Data shown
▼
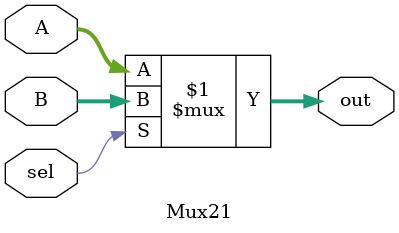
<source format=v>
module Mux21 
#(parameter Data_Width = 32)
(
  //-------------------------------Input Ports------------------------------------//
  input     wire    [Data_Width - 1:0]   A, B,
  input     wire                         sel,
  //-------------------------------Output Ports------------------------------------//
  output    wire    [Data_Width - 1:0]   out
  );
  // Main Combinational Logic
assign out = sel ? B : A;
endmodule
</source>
▲
▼
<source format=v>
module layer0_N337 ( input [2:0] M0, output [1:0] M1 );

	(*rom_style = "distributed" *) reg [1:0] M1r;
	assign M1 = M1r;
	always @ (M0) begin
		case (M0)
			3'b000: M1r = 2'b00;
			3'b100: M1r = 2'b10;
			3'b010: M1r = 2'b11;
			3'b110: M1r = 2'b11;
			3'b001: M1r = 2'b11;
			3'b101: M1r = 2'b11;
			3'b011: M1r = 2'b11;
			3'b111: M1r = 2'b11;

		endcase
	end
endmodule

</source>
▲
What to work on
Where in the records above does the word "wire" appear? Copy each line that holds it.

Task output
  input     wire    [Data_Width - 1:0]   A, B,
  input     wire                         sel,
  output    wire    [Data_Width - 1:0]   out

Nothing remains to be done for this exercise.